The superb visuals and score assemble a constantly threatening atmosphere and Gary Jones’ decent, charismatic personality feels out of place in the dirty backdrop. He too though is extremely capable of causing pain when necessary. He’s developed a hardness due to the abuse from Wade, his alcoholic disgrace of a father. Gary looks to Joe as a saviour and as an escape from his horrific home life. Joe however has his own demons, and his problems mean that he is never far away from his next brush with the law. He yearns to be a good man, and appears to have paternal qualities. The structure slowly builds a typical father-son triangle where the impressionable youth decides between bad or worse.
Putting aside the fairly substandard plotting, the performances lift the experience. Cage reminds us how good an actor he can be, and Joe’s shady past is ever-present in his intense stare. Tye Sheridan is effective, as he was in Mud, in a similar role in which he idolises a mysterious flawed three lettered title character. Stealing scenes though is Gary Poulter, who played Gary’s scraggy-haired villain of a dad. His presence and his words are evil, and his uneducated perspective of the world makes him incredibly dangerous. His darkness culminates is a shocking moment when he approaches a vagrant in need of feeding his addiction. Sadly, Poulter, who was a homeless non-professional actor died shortly after the film was completed following an alcohol binge so will never see his achievement on the silver screen.

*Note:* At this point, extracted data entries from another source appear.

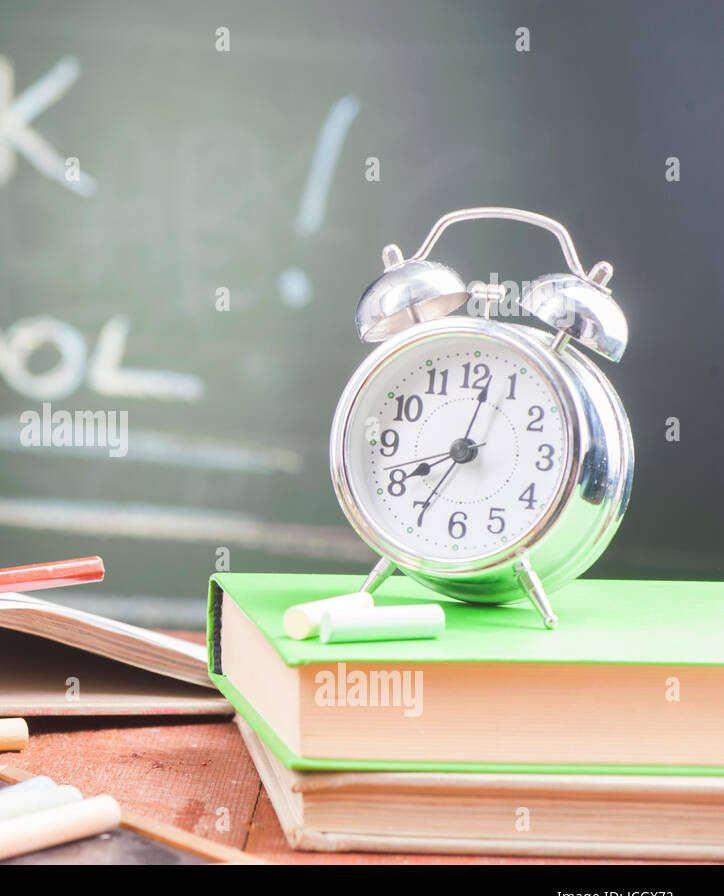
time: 8:02
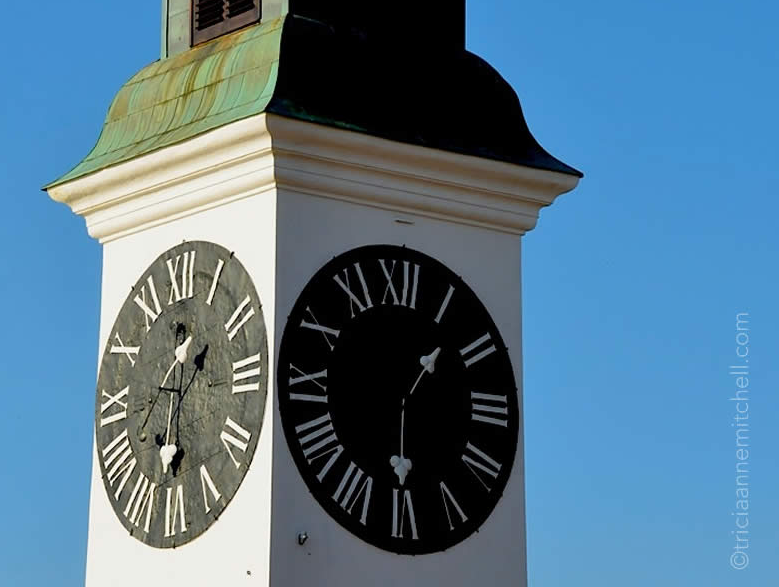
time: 1:30
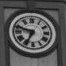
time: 6:48
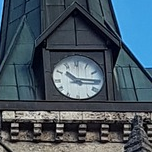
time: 10:15
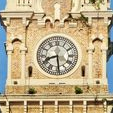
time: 8:29
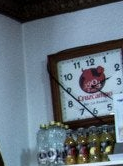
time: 2:21
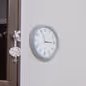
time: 2:56
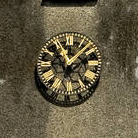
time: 11:07
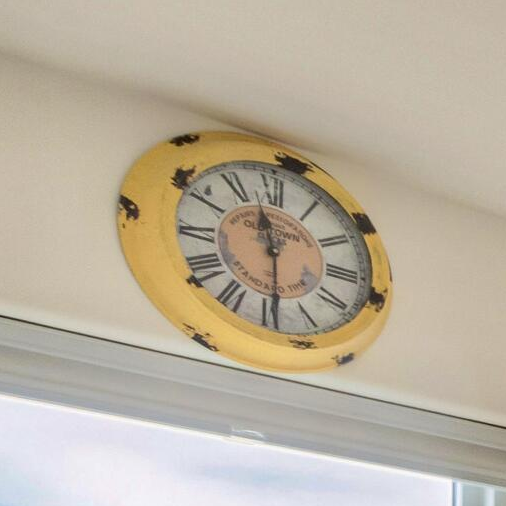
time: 11:29
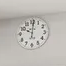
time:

A few stand out scenes, one involving a brutal brothel dogfight, will stay with you long after seeing ‘Joe’ but I was left wanting more. The work feels restricted and doesn’t expand outside the realms of tradition in terms of the core themes. Despite this, the cinematography is stunning in its grubbiness, and it is as good as I’ve seen Nicholas Cage in as long as I can remember. Green has furthered his reputation rebuild by taking another step into the right direction, choosing worth subject matter and continuing his successful independent resurgence.